= Huia Publishers =

New Zealand book publisher

Huia Publishers is a New Zealand publishing company based in Wellington, established in 1991. Huia publishes material in Māori and English for adults and children, including graphic novels, picture books, chapter books, novels and resources for kura kaupapa Māori (Māori language schools).

== Background ==
Huia was founded by Robyn Rangihuia Bargh and her husband Brian Bargh in 1991 in response to a lack of publishers focused on telling Māori stories with a Māori worldview. Bargh won the inaugural Te Tohu Toi Kē a Te Waka Toi award from Creative New Zealand in 2006 for 'making a difference in the literary sector.'

Along with the Māori Literature Trust, Huia have run the Te Papa Tupu programme that supports Māori writers to develop their skills.

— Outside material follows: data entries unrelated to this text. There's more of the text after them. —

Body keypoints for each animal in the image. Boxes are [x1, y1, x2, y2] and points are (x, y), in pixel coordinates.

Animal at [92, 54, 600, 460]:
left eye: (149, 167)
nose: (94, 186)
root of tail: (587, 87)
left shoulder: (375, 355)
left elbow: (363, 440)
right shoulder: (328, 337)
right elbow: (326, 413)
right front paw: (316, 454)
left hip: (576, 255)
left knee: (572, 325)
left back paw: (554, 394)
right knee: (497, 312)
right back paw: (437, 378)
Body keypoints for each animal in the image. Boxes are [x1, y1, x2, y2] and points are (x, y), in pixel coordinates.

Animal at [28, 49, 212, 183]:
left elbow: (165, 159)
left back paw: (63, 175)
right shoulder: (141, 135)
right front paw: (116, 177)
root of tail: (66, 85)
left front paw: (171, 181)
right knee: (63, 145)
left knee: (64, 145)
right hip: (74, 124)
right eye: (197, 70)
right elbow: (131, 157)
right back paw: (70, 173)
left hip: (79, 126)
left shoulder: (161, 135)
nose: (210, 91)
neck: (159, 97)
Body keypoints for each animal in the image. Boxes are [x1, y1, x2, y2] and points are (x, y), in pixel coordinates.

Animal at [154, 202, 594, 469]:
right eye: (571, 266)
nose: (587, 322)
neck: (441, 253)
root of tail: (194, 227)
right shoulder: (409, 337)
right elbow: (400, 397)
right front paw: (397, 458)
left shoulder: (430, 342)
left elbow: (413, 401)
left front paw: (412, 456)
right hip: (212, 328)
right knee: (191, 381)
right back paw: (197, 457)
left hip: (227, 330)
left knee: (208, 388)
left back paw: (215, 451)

In 2022 the Aotearoa New Zealand Festival programmed an event Thirty Years of HUIA with the then-directors of Huia, Eboni Waitere (Ngāti Kahungunu, Rangitāne) and Brian Morris (Ngāti Kahungunu, Rongowhakaata) and co-founder Robyn Bargh.

== Awards and recognition ==
In 2022, Huia was a finalist for the Bologna Prize for the Best Children’s Publisher of the Year at the annual Bologna Children's Book Fair in Italy. In 2024, Huia won the award.